如何捕获“NoneType”对象在综合列表中没有“get”属性答案

【问题标题】：How to catch 'NoneType' object has no attribute 'get' in a comprehensive list如何捕获“NoneType”对象在综合列表中没有“get”属性
【发布时间】：2019-07-02 11:20:54
【问题描述】：

我想从网站上抓取网址。我正在使用 beautifulsoup4。

我试图抓取的结构是这样的： HTML Structure

我使用的代码是这样的：

soup = BeautifulSoup(response.text, "html.parser")
all_urls = [x.p.a.get('href') for x in soup.findAll("div", class_="b-accordion__text")]

当我运行脚本时，我收到以下错误：

'NoneType' object has no attribute 'get'

这可能是因为某些 div 是空的并且不包含 p/a，因此在不存在的对象上调用了 get 函数。

 <div class="b-accordion__text">
</div>

当我尝试添加一个 if 表达式时：

all_urls = [x.p.a.get('href') for x in soup.findAll("div", class_="b-accordion__text") if x.p.a]

然后我收到不存在的错误：

'NoneType' object has no attribute 'a'

由于我是 Python 的超级新手，我不知道如何处理这个错误。我本来预计会收到警告，指出某些元素没有 p/a 并且脚本仍会运行。但它中止了。

问题：如何处理/捕获空 div 标签的错误？

【问题讨论】：

all_urls = [x.p.a.get('href') for x in soup.findAll("div", class_="b-accordion__text") if x.p.a]。
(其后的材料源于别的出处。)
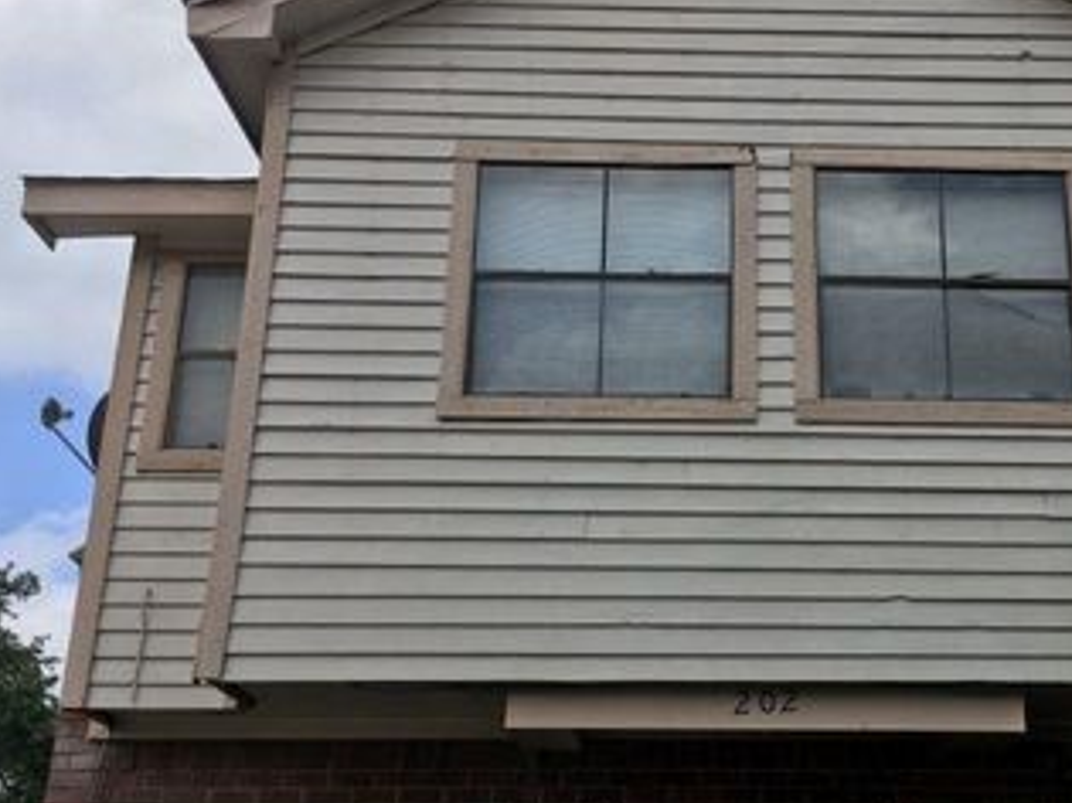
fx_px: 1424
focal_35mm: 46
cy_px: 509
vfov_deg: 31.3
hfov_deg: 40.4
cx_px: 769
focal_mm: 4.15
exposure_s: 1/1399
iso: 25
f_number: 2.2
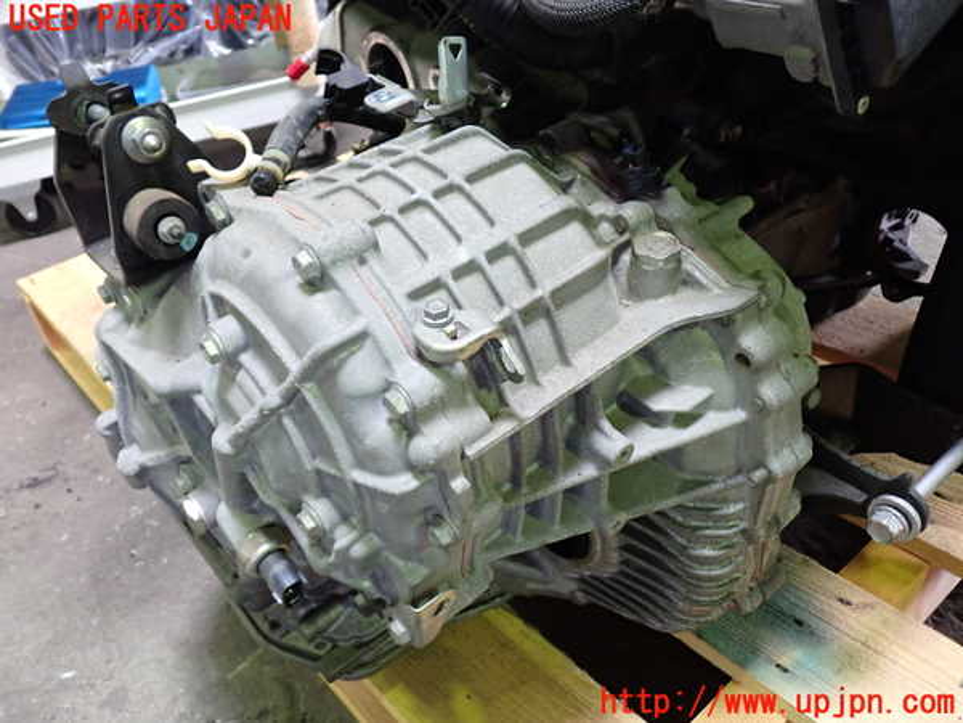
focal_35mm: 30
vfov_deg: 46.8
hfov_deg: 60.0
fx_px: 835
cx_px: 482
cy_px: 362
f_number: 2.3
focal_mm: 5.4
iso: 250
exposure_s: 1/30
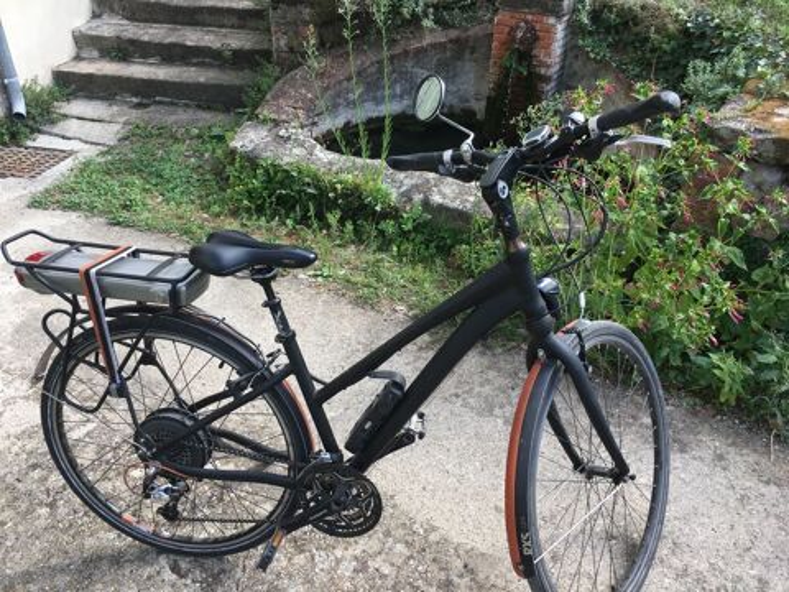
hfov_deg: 61.7
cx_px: 394
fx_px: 661
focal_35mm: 29
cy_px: 296
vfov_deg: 48.2
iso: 25
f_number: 2.2
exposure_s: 1/272
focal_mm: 4.15
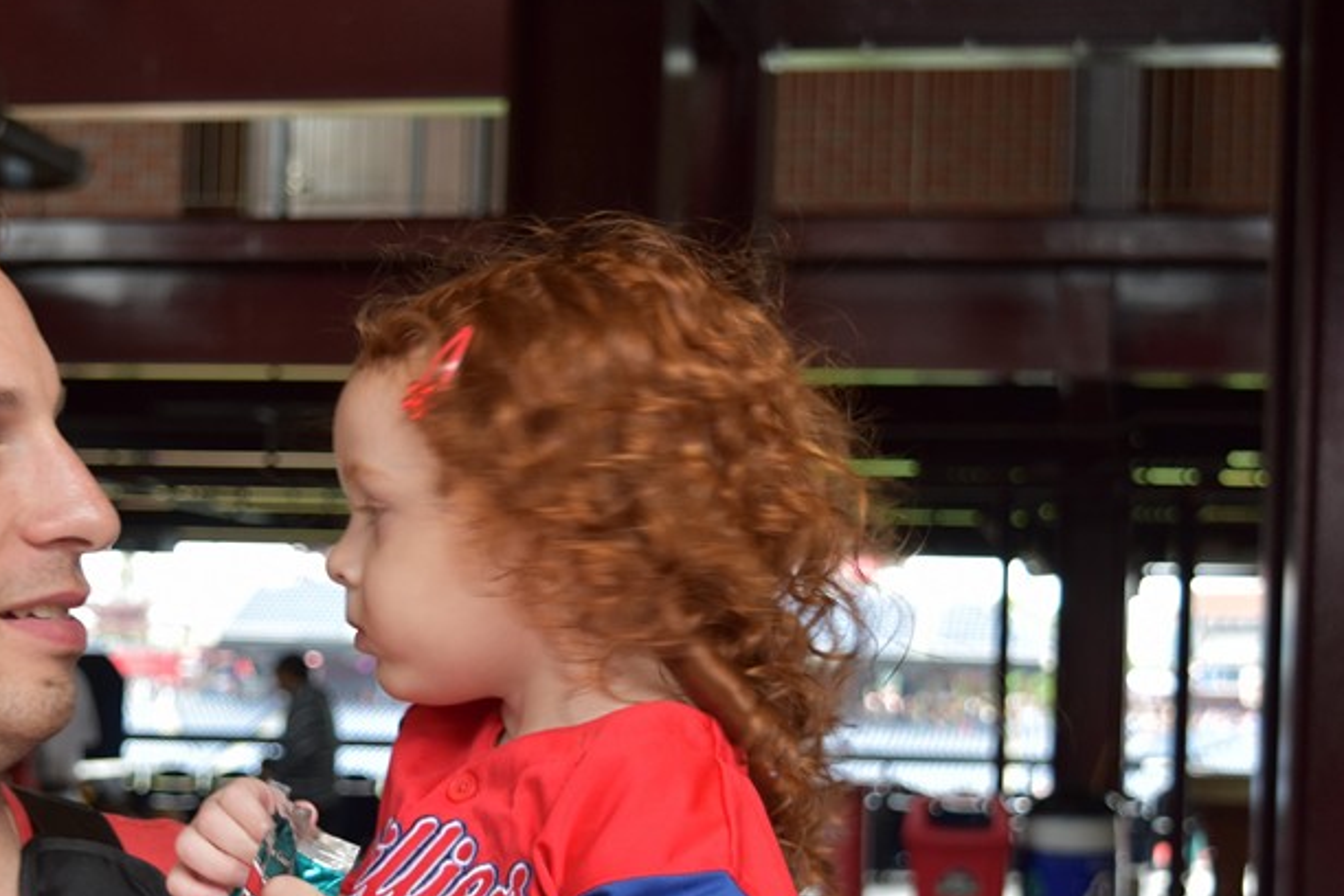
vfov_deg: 15.8
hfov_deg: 23.5
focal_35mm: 86
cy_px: 669
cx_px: 411
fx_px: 3204
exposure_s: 1/60
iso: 400
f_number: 4.5
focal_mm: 35
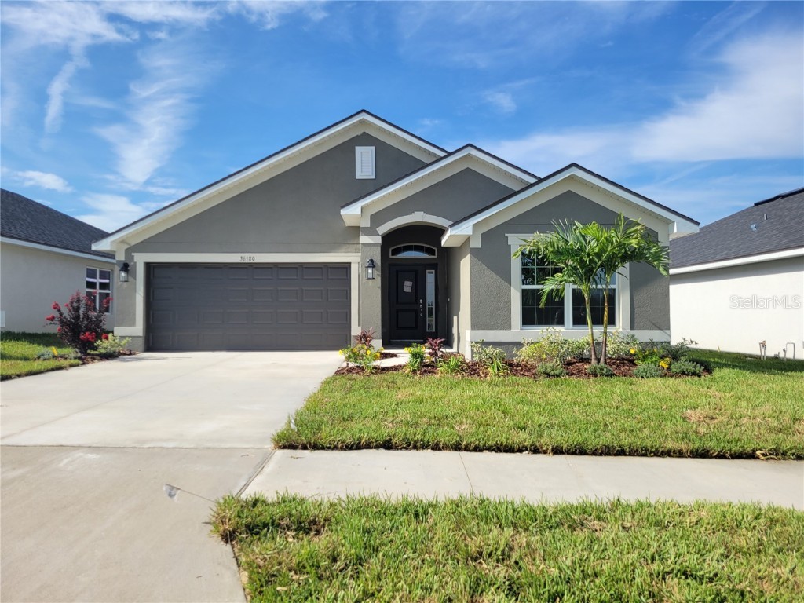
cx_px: 402
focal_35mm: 26
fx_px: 604
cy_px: 302
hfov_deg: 67.3
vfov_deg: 53.1
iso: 40
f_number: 1.8
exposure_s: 1/2436
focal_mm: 5.4
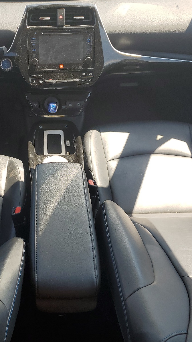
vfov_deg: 52.8
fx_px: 344
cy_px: 171
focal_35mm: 38
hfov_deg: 30.7
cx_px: 50
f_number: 1.5
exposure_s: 1/400
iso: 50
虽然我对 python 不太陌生，但这应该会有所帮助，即if x.p.a
@shahkalpesh 不幸的是没有工作。我已将此添加到原始帖子中。
糟糕，应该是if x.p

标签： python python-3.x beautifulsoup

【解决方案1】：

我还没有测试代码，但您可以在列表理解中添加一个条件，如下所示：

soup = BeautifulSoup(response.text, "html.parser")
all_urls = [x.p.a.get('href') for x in soup.findAll("div", class_="b-accordion__text") if not x.p.a is None]

更一般地说，要测试特定属性，您可以使用 hasattr 内置函数。

【讨论】：

与原帖中@shahkalpesh 的评论相同。还是不行。

【解决方案2】：

在综合列表中添加双 if 语句以检查它是否具有“p”和“a”属性解决了该问题：

all_urls = [x.p.a.get('href') for x in soup.findAll("div", class_="b-accordion__text") if x.p and x.p.a]

【讨论】：